All records are to be retyped faithfully and completely.

--- Data records Enclosed Below ---

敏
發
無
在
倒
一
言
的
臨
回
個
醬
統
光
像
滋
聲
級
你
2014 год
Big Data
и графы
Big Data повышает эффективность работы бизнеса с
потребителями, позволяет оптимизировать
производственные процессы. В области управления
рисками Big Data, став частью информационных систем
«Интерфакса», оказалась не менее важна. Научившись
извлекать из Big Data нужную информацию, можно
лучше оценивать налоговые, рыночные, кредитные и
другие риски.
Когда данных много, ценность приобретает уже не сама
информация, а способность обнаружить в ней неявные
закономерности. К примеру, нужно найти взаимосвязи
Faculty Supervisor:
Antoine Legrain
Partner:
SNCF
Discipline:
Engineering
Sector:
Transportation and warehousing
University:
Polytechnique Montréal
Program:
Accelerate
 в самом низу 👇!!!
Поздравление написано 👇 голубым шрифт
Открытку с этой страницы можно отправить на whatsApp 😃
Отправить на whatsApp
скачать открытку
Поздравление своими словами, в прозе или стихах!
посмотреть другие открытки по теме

--- End of Enclosed Data records ---

* **Task output**:
敏
發
無
在
倒
一
言
的
臨
回
個
醬
統
光
像
滋
聲
級
你
2014 год
Big Data
и графы
Big Data повышает эффективность работы бизнеса с
потребителями, позволяет оптимизировать
производственные процессы. В области управления
рисками Big Data, став частью информационных систем
«Интерфакса», оказалась не менее важна. Научившись
извлекать из Big Data нужную информацию, можно
лучше оценивать налоговые, рыночные, кредитные и
другие риски.
Когда данных много, ценность приобретает уже не сама
информация, а способность обнаружить в ней неявные
закономерности. К примеру, нужно найти взаимосвязи
Faculty Supervisor:
Antoine Legrain
Partner:
SNCF
Discipline:
Engineering
Sector:
Transportation and warehousing
University:
Polytechnique Montréal
Program:
Accelerate
 в самом низу 👇!!!
Поздравление написано 👇 голубым шрифт
Открытку с этой страницы можно отправить на whatsApp 😃
Отправить на whatsApp
скачать открытку
Поздравление своими словами, в прозе или стихах!
посмотреть другие открытки по теме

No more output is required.